[Extracted data entries]

++++

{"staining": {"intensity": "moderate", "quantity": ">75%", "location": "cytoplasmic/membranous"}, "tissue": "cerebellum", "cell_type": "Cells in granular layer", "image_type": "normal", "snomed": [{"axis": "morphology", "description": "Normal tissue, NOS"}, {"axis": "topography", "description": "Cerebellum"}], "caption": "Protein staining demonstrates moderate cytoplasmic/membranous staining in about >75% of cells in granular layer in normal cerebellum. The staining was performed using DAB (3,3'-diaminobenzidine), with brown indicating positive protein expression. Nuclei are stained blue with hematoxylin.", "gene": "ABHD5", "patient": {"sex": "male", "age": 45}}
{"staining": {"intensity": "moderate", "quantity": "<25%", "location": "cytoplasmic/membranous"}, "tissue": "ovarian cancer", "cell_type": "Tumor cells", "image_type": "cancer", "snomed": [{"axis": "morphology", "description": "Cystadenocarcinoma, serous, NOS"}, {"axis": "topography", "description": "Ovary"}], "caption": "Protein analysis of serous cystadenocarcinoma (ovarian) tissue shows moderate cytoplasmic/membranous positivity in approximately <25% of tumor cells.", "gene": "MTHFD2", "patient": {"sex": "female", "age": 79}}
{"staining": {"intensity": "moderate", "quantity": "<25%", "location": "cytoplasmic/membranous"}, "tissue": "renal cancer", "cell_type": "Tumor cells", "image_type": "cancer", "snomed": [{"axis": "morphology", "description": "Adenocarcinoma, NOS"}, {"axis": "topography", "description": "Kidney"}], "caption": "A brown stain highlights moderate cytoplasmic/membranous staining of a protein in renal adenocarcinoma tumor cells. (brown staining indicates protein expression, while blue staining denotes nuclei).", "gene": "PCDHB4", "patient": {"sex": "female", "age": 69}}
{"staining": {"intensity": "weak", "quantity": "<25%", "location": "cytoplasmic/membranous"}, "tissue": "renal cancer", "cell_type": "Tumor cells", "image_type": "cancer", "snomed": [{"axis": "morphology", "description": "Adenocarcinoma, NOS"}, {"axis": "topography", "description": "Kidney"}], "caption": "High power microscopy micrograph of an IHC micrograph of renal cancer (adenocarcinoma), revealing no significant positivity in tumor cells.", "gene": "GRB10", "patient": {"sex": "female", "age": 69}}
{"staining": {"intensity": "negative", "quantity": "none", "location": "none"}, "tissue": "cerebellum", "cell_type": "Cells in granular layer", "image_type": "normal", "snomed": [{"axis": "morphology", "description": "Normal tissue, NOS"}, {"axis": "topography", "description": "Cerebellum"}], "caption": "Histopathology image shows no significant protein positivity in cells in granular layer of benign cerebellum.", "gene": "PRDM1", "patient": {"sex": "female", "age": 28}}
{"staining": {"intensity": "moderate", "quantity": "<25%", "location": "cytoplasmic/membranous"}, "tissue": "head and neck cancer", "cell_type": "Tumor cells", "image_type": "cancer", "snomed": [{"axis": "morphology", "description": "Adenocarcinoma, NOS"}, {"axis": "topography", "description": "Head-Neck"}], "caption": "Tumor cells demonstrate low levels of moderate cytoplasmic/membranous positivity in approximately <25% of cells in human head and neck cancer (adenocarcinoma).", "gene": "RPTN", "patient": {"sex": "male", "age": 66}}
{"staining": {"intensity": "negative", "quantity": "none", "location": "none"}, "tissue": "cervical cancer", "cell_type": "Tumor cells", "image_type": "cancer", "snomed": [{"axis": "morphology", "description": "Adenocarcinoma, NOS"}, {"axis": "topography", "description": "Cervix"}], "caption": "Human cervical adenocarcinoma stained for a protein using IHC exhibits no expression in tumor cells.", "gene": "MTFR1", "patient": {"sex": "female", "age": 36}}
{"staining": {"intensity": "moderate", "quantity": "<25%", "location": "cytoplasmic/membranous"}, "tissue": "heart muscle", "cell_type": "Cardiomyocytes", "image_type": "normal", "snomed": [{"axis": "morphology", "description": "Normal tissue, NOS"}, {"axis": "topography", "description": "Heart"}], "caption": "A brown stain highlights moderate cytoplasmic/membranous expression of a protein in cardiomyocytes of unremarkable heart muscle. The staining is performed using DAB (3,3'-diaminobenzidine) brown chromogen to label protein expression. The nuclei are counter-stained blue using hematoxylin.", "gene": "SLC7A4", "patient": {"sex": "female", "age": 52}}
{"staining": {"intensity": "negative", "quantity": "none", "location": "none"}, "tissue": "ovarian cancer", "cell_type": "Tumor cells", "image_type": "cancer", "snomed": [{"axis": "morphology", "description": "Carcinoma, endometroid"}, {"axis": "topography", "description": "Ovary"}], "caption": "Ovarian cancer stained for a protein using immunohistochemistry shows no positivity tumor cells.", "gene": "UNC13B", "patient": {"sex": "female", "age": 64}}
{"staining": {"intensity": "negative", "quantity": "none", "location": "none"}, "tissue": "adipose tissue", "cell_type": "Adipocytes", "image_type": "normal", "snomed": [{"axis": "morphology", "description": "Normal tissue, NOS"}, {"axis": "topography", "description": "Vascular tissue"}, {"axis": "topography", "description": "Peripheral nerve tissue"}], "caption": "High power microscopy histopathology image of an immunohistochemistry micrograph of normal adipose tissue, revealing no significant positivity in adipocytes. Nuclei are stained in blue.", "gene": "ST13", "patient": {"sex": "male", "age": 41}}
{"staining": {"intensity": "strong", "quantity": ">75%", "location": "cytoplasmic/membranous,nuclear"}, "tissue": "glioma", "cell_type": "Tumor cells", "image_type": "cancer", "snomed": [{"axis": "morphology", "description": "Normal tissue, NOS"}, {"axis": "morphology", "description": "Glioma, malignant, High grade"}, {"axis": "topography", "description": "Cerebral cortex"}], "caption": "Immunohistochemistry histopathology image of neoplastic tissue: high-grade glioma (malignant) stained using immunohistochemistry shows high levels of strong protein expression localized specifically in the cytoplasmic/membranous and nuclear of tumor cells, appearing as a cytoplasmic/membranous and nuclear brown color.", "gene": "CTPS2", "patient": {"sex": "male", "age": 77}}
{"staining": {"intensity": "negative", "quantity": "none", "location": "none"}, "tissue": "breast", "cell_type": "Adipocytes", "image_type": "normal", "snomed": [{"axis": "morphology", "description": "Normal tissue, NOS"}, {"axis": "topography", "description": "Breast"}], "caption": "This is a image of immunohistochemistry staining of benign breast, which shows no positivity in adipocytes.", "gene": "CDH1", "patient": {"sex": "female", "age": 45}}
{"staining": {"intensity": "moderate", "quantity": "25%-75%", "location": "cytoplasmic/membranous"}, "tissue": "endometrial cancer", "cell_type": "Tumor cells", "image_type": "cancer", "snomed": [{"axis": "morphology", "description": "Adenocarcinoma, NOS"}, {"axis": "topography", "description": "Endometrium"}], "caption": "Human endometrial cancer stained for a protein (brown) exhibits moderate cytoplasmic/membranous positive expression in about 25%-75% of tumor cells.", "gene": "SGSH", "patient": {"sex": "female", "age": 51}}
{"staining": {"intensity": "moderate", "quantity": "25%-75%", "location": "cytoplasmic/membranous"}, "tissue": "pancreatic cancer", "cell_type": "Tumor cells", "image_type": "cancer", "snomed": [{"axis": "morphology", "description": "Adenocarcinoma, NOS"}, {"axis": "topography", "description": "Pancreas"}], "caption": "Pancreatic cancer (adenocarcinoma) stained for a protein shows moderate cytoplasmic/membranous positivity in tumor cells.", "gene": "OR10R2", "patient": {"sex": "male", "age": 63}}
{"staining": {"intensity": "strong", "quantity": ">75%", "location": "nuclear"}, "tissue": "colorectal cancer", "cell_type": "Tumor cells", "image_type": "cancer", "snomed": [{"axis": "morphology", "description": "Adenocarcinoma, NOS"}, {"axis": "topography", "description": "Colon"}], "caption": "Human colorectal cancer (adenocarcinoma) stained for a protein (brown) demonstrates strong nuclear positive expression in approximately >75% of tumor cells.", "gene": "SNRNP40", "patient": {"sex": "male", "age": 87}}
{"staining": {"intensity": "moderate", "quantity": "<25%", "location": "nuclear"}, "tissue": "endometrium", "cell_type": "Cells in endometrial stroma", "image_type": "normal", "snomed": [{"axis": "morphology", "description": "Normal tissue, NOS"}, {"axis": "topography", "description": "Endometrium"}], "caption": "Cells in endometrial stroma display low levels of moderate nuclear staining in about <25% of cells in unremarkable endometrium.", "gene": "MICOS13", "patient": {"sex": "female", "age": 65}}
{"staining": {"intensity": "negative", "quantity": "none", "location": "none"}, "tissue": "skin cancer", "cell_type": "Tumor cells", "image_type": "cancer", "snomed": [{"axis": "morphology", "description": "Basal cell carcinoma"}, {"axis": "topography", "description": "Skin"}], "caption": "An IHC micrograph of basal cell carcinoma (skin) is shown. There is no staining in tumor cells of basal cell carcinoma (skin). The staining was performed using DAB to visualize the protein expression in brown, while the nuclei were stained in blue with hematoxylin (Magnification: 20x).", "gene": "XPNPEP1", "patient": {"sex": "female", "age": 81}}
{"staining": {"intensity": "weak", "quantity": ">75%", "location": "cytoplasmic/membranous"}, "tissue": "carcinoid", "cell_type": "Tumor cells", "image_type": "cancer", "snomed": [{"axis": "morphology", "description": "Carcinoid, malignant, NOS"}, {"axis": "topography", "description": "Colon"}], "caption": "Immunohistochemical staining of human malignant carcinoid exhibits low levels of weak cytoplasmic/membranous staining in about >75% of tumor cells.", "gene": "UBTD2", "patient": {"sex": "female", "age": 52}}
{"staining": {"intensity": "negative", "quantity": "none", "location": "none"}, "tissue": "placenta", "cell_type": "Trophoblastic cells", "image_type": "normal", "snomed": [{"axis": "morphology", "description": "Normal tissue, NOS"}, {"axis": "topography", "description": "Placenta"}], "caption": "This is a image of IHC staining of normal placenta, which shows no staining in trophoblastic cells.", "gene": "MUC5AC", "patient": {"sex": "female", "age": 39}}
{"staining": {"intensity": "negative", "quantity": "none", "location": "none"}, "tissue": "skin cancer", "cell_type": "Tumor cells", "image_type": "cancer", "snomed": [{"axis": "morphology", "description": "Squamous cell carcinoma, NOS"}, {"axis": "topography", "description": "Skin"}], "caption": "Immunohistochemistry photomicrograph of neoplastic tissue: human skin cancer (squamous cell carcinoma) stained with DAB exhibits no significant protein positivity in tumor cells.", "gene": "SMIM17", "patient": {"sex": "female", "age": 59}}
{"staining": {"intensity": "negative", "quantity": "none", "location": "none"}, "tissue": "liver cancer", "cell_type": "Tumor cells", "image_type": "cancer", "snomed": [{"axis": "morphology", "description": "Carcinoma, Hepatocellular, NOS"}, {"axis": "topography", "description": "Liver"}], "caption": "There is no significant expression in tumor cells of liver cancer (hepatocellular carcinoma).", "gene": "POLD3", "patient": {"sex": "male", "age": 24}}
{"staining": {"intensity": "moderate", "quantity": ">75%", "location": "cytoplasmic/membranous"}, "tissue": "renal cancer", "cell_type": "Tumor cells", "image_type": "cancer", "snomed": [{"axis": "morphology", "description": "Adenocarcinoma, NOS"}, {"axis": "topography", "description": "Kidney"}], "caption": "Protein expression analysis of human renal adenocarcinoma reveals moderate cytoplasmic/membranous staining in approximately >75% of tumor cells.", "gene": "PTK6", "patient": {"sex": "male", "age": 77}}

++++

The answer is the run of lines above from the line containing "power microscopy micrograph" through the line containing "cells demonstrate low", copied exactly and alone.

* RESPONSE BELOW *
{"staining": {"intensity": "weak", "quantity": "<25%", "location": "cytoplasmic/membranous"}, "tissue": "renal cancer", "cell_type": "Tumor cells", "image_type": "cancer", "snomed": [{"axis": "morphology", "description": "Adenocarcinoma, NOS"}, {"axis": "topography", "description": "Kidney"}], "caption": "High power microscopy micrograph of an IHC micrograph of renal cancer (adenocarcinoma), revealing no significant positivity in tumor cells.", "gene": "GRB10", "patient": {"sex": "female", "age": 69}}
{"staining": {"intensity": "negative", "quantity": "none", "location": "none"}, "tissue": "cerebellum", "cell_type": "Cells in granular layer", "image_type": "normal", "snomed": [{"axis": "morphology", "description": "Normal tissue, NOS"}, {"axis": "topography", "description": "Cerebellum"}], "caption": "Histopathology image shows no significant protein positivity in cells in granular layer of benign cerebellum.", "gene": "PRDM1", "patient": {"sex": "female", "age": 28}}
{"staining": {"intensity": "moderate", "quantity": "<25%", "location": "cytoplasmic/membranous"}, "tissue": "head and neck cancer", "cell_type": "Tumor cells", "image_type": "cancer", "snomed": [{"axis": "morphology", "description": "Adenocarcinoma, NOS"}, {"axis": "topography", "description": "Head-Neck"}], "caption": "Tumor cells demonstrate low levels of moderate cytoplasmic/membranous positivity in approximately <25% of cells in human head and neck cancer (adenocarcinoma).", "gene": "RPTN", "patient": {"sex": "male", "age": 66}}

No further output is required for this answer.